You may recall the uproar caused when an Amazon Alexa recording of a conversation taking place in one Oregon family’s home was sent to a contact in error back in May… Well, the visual equivalent of that serious data breach just happened, and this time the manufacturer in question was Swann Security.
Imagine opening up your ‘smart’ camera app and seeing not your own home, but someone else’s.

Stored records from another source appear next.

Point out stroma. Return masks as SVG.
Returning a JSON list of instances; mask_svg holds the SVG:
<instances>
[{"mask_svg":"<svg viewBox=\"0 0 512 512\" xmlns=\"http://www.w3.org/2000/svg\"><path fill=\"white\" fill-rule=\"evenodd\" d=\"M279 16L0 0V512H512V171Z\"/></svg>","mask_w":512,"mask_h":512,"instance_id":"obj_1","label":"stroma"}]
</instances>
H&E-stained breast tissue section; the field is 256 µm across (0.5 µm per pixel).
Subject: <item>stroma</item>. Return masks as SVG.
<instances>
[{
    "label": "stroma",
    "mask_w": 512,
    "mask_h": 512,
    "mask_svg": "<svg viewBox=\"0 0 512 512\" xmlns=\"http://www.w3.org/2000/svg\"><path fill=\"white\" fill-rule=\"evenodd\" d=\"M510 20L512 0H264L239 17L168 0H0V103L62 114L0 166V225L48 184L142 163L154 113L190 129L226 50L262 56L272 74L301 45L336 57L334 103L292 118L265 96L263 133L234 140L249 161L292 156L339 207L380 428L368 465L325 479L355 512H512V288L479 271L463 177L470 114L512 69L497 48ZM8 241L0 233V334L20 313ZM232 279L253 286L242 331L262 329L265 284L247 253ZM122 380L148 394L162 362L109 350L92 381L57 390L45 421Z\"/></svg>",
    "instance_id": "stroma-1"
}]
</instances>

This was the scenario faced by one owner of a product from wireless camera manufacturer Swan Security, the self-proclaimed “#1 of DIY home CCTV system companies.”
The recipient of the video and owner of the camera was in a fact a BBC journalist, Louisa Lewis, who saw live footage of a stranger’s family members in their kitchen.
When contacted about the issue, a representative for Swann told her the issue couldn’t be looking at until after the weekend – and she only stopped seeing the footage of someone else’s home following the weekend, after she contacted the PR company for Swann.
Swann later said that, following investigation, a security key issue caused the crossover.
Since the news broke, another incident has come to light involving another user, who claims footage from inside a pub appeared on his app, instead of his home. Swann came out to say this was due to the rare coincidence of users having exactly the same username and password (which of course, shouldn’t even happen in the first place), but the BBC has since further investigated this claim (due to the involvement of its employee), and found it not to be true.
Not only is the issue of data privacy at large here, the response of Swann to shift the blame onto the consumer when they facilitated such security issues is worrying – if the stats are true, one negative experience with these types of IoT/smart products can affect their whole relationship with home technology. Whether it’s a company of Amazon’s scale to blame or a smaller manufacturer like Swann, the causes of such issues need to be seriously looked at (and soon) to stop the bad PR causing harm to the CI world.
Swan has since contacted the Information Commissioner's Office, the UK's data privacy protector, about the incident, and an investigation has begun.